# Supplied material
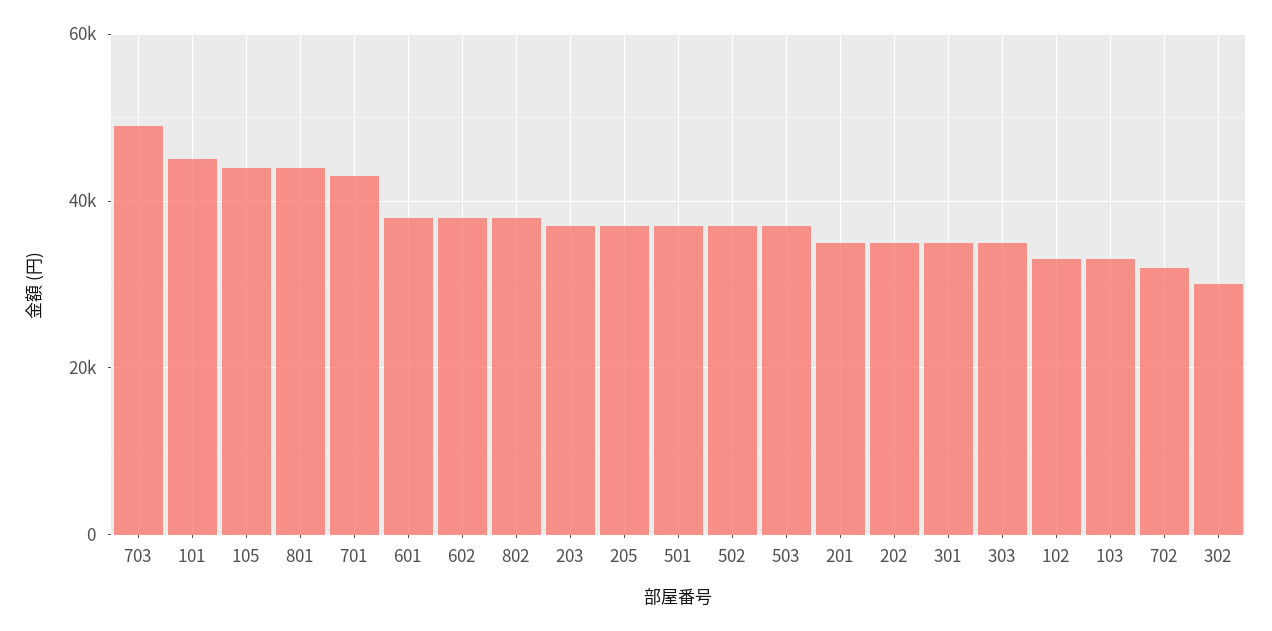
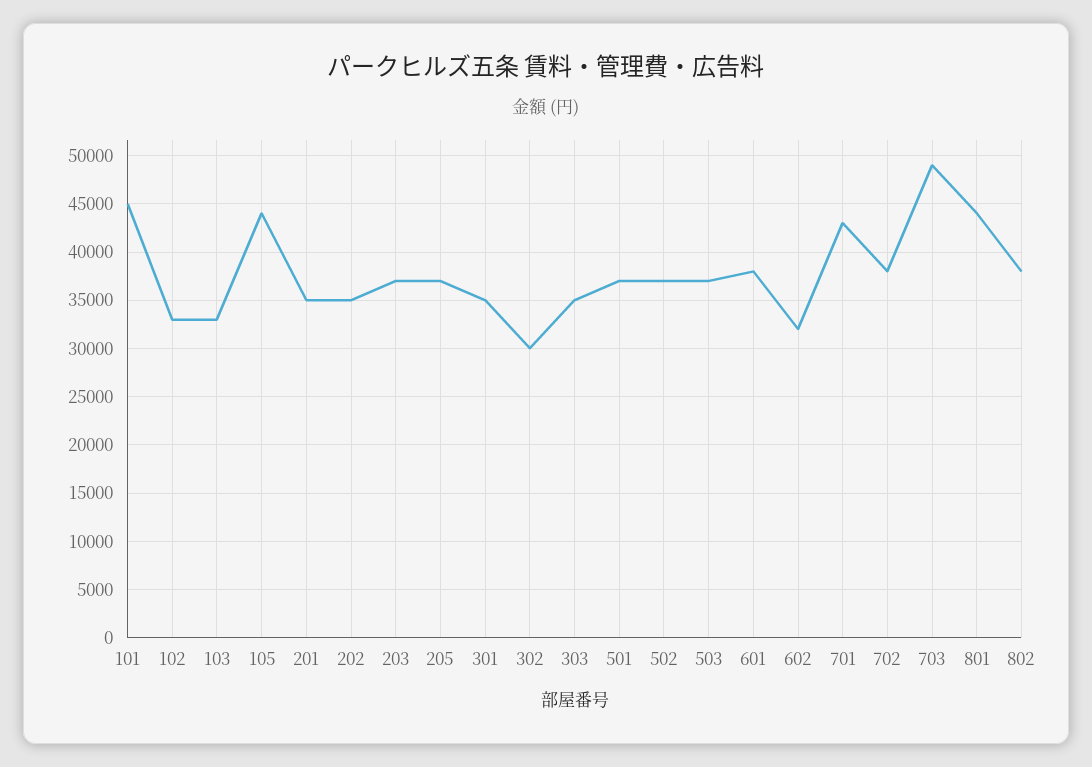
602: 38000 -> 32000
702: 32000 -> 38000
==
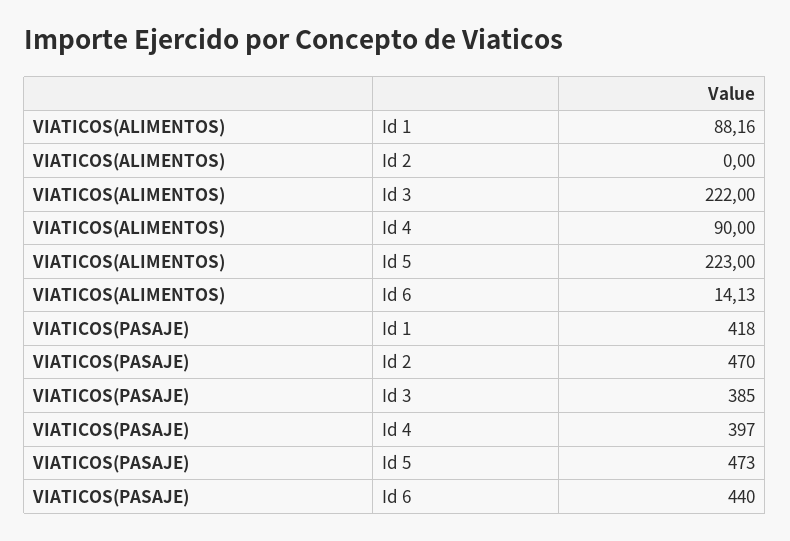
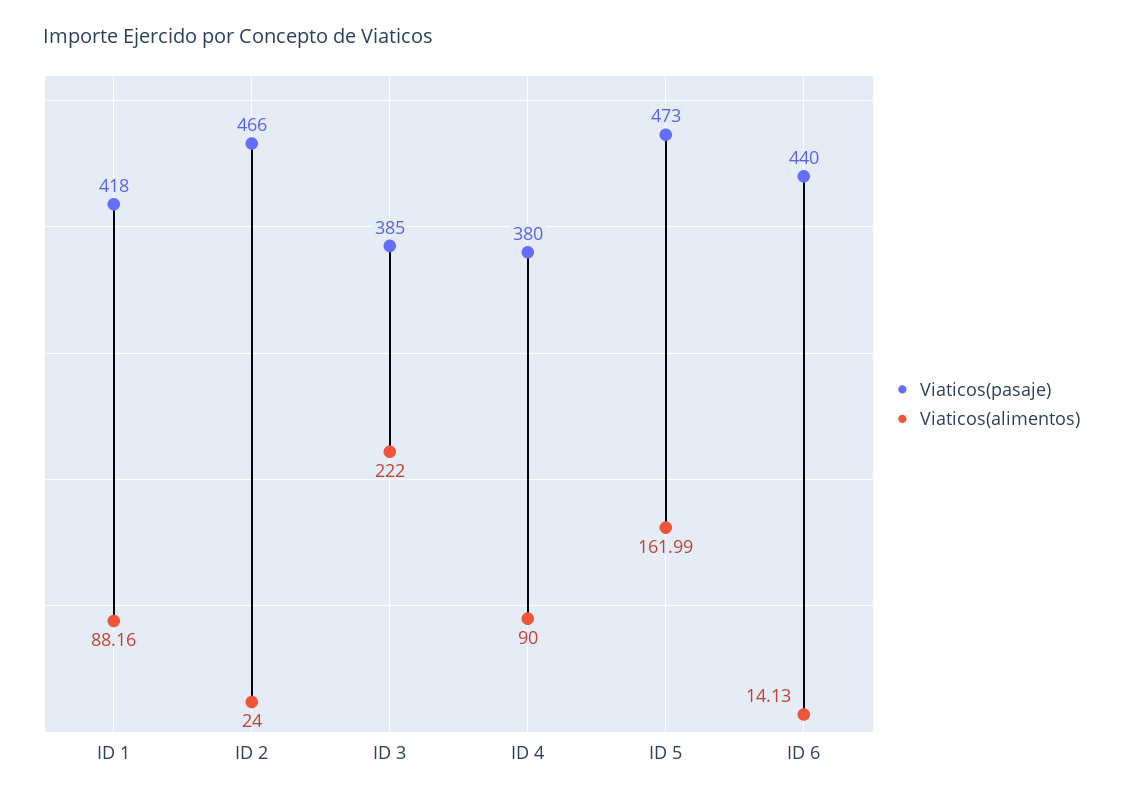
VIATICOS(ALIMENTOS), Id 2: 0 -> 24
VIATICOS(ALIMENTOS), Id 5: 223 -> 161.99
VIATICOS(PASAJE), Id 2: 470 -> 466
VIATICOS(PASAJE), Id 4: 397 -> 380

# Work instructions
Where a line of the material holds the word "PASAJE", copy that line.

# Exercise solution
VIATICOS(PASAJE), Id 2: 470 -> 466
VIATICOS(PASAJE), Id 4: 397 -> 380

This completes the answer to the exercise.